I'm sad to report that my mom passed away during the course of this work but I'm pleased that she was able to read and enjoy early drafts of all 12 of the Abigail stories before she died. She used to call me up to give me suggestions on the latest story she had read, or complain to me that a story had made her cry. We've dedicated the first Volume to her memory; every time I think the work of this project is too much or worry that it won't be successful, I remind myself of how important the project was to her and I steel myself to carry on.

Lunch Exterior
The next step was to have the finished stories reviewed by expert readers, people with the knowledge and expertise to critique the writing, to spot historical inaccuracies, to ensure that the Village and people of McAdam are appropriately presented in the final versions. I can't thank enough people like Patty Smith, Lola Smith, Mary Verne Sinclair and Mary O'Keefe Robak for their kindness and thoroughness in reviewing the stories for me. How else would I have learned that queen sized beds didn't exist in 1941???

Once the stories were written, revised and finalised, Lynn got to work on designing the books themselves and creating the fabulous drawings that accompany each story. While I personally am pleased with the quality of the writing in the stories, I know for a fact that it is Lynn's beautiful design and layout, as well as those wonderful drawings, that give people such a positive first and lasting impression of the books.

The story doesn't stop there, however. Once we got the prototype of Volume 1 in our hands, we approached the McAdam Historical Restoration Commission to pitch the project and get their support and endorsement. A friendly, extremely knowledgeable and dedicated group of people greeted us at the Station itself and embraced the project wholeheartedly, throwing themselves into the planning and marketing process. We decided that the project should be more than just printing 20 copies of the book for sale in the gift shop; that we should use the books not only to raise money for the Station but also to try to further raise the profile of the Station and its history around the province and across the country.

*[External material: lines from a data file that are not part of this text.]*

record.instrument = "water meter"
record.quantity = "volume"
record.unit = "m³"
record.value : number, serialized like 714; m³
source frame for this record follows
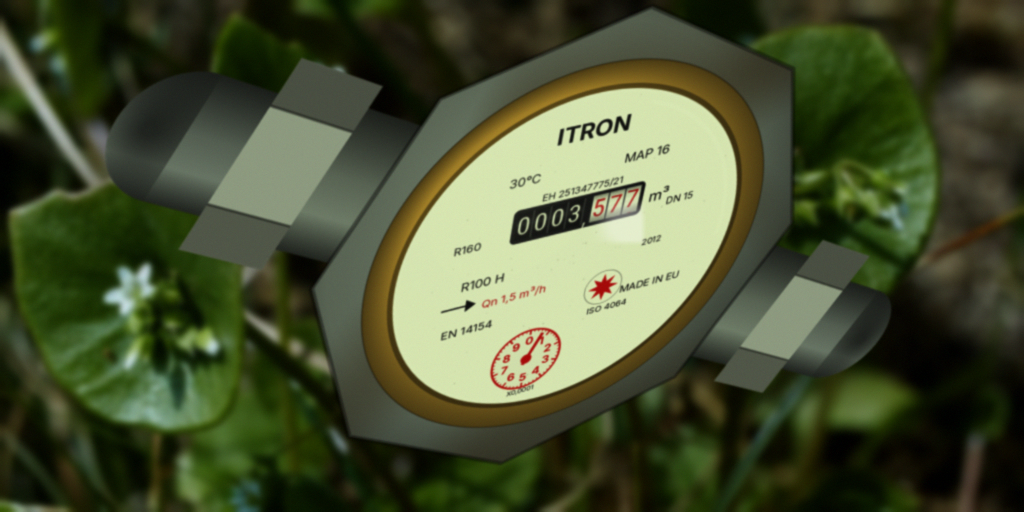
3.5770; m³
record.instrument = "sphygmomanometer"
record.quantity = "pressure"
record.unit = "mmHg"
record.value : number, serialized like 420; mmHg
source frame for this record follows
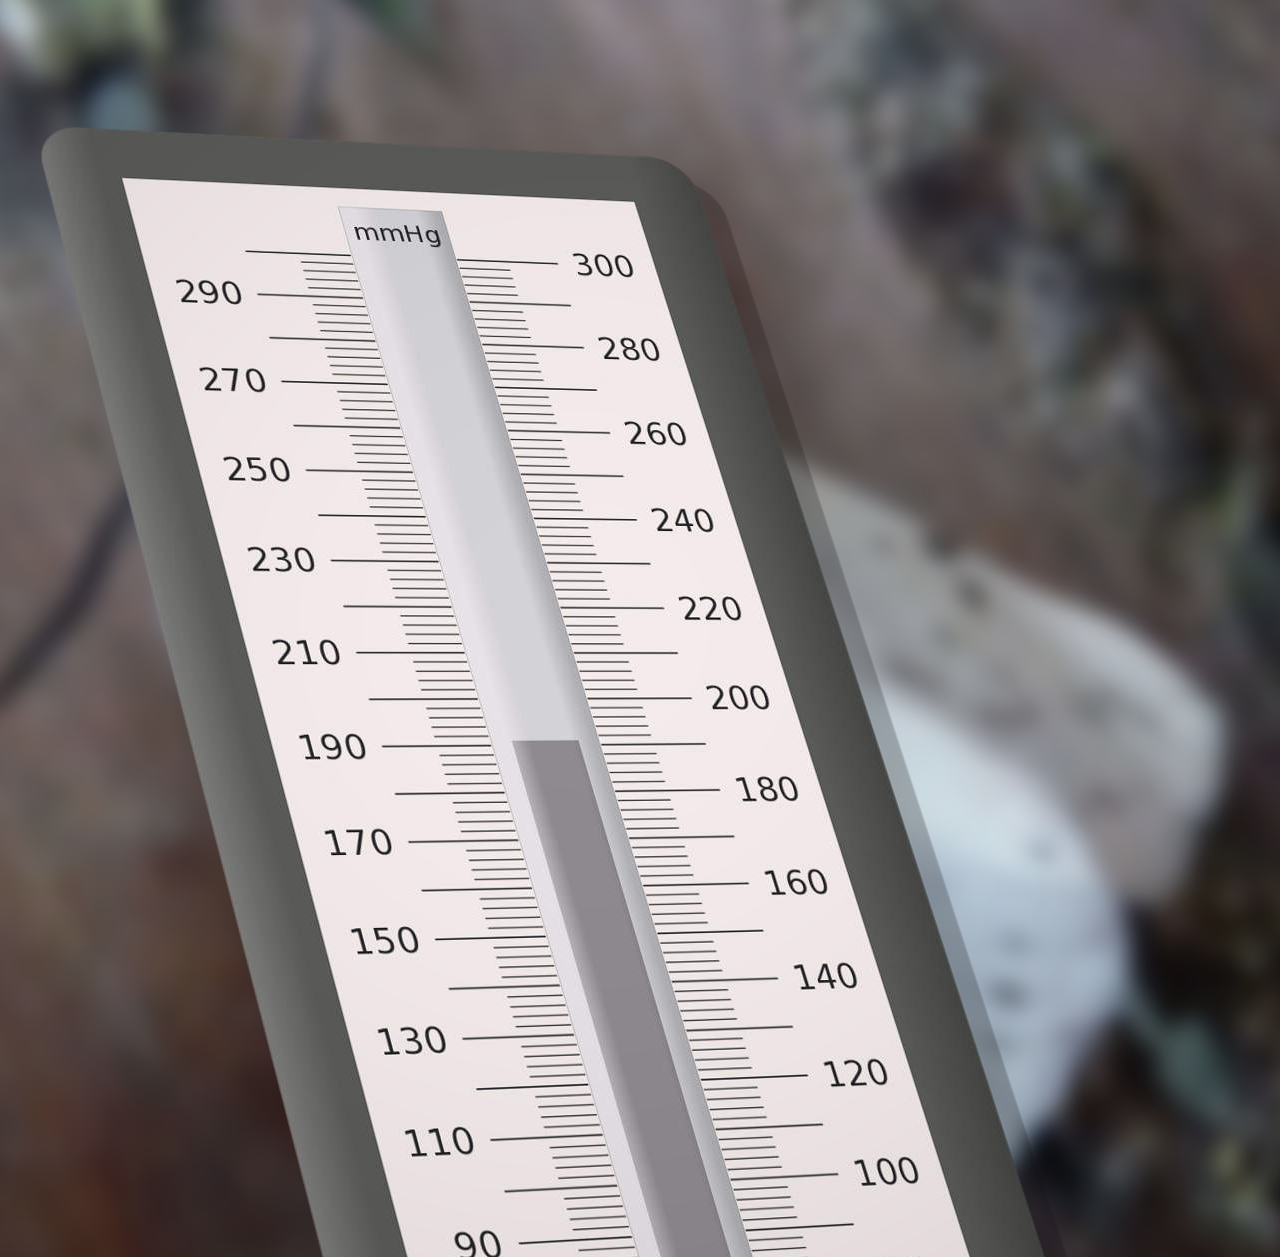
191; mmHg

My brother stepped in with an offer of his expertise with regard to websites, email addresses and all things technical, helping us to set up this webpage for example. My other sister came forward to help us make contact with various members of the media in NB and Ontario. Meanwhile, my partner Patti has been directly and actively involved in the project every step of the way, from helping to design order forms to reviewing stories and promotional materials to helping to plot marketing strategies.

We've made many more visits to the Station over the course of this project, as much to enjoy the beautiful building and its surroundings as to catalogue its many rooms and features for inclusion in the stories and drawings. We've been impressed with the amazing work that has been done to restore various areas of the building and our admiration for the efforts and dedication of the people of McAdam has only increased with every visit.

It truly has been a family affair for me, a joyful, joyous experience for a great cause.